For Ruth to write, "We all fail in life. We fail in jobs. We fail in marriages," made me wonder if he felt that failing children (not adults) is a good thing? Maybe it somehow trains children to make them even bigger and better failures as adults? Hmm. I think he have something there: Are we training kids, within our school grading systems today, to be failures? Should, we, in fact, perhaps look at the grading system?
Please recognize that teachers and administrators are caring, thoughtful people, trying to do what's right in a fast-paced world. Kids come to school with different levels of background knowledge, from different lives, not of their own choice.
Comparing ruler-yielding nuns with gunfire outside your window, rampant drugs, and/or missing parents is a travesty. If you, Mr. Ruth, were in fifth grade today with a parent — or both —in jail, how much chance would you have to grow up and write for a prestigious newspaper? Maybe the answer would be just to flunk you. Kumbaya.
Beth Lindenberg, St. Petersburg
Health care plan
Can we afford it?
I heard President Barack Obama, in an effort to support his universal health care program, say, "In a country as wealthy as America, there is no reason we should not be able to provide health care for everyone."
Mr. President, you said that the country is in the worst economic condition since the Depression? The state of California is broke and offering IOUs for its debts? Where is all this wealth you speak of?
Did we all of a sudden come out of the worst economy since the Great Depression? The one you've have been telling us about over and over again?
You can't have it both ways, Mr. President. Either we are a wealthy nation or a nation suffering high unemployment rates and the worst economy and since the Great Depression.
Dan Downs, Palmetto
End of life decisions
As a family practitioner for more than 30 years who sees mainly geriatric patients, I wish to address the issue of why so much money is spent at the end of life, including what are called "unnecessary hospitalizations."
It seems obvious but, to say it bluntly, most patients are sickest at the end of life, suffering from one or several chronic illnesses.
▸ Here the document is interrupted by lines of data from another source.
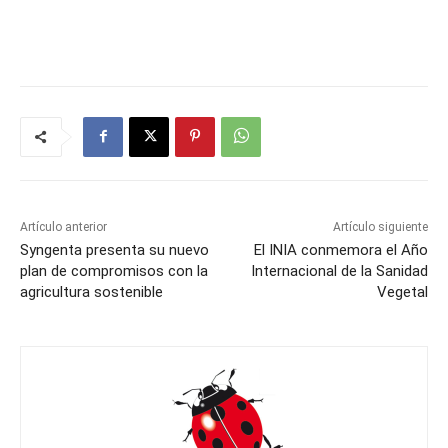
Artículo anterior
Artículo siguiente
Syngenta presenta su nuevo
El INIA conmemora el Año
plan de compromisos con la
Internacional de la Sanidad
agricultura sostenible
Vegetal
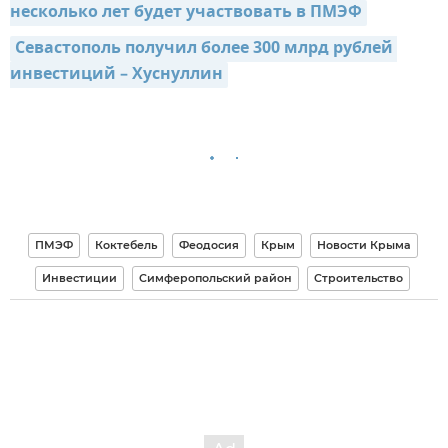
несколько лет будет участвовать в ПМЭФ
Севастополь получил более 300 млрд рублей 
инвестиций – Хуснуллин
ПМЭФ
Коктебель
Феодосия
Крым
Новости Крыма
Инвестиции
Симферопольский район
Строительство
Most of us do not die suddenly but rather go through multiple exacerbations of illnesses. An example is congestive heart failure. Despite the best care, it is likely there will be episodes of deterioration that need to be treated quickly. And that frequently means hospitalization to provide the fastest relief of their symptoms.
So I ask two questions:
• Who among us has the clairvoyance to know the last hospitalization?
• If the patient does not wish to stay home with hospice, what else can a caring physician do?
Judith Noel, M.D., Bayonet Point
A single-payer system will add to our woes June 26, letter
It's a real crisis
The letter writer says that we do not have a health care crisis in this country. He says it's a health care cost crisis.
It's a lot more than that. I know, I'm living it. After the company I worked for stopped offering insurance I kept my insurance by paying for it myself until it was almost $600 per month and wiping out my savings. Later I tried to purchase health insurance again and was told that I'm uninsurable because of pre-existing conditions. This is more than a cost crisis. It's also an availability crisis.
Now, as my health grows worse every day I can only hope that President Barack Obama will do the right thing and bring us universal health care.
George Youdal, Tampa
Subway cars were canvas of Iz the Wiz July 3, Epilogue
It's just vandalism
One of the scourges of modern America is the spray-painting of railroad cars and public property to gain recognition. Honoring these vandals as "artists" is ridiculous.
It is ironic that "Iz the Wiz" was done in by the fumes of his own medium of expression. Infantile scribblers like these who are caught in the act should have their clothes sprayed with their own paint and be allowed to walk home in disgrace.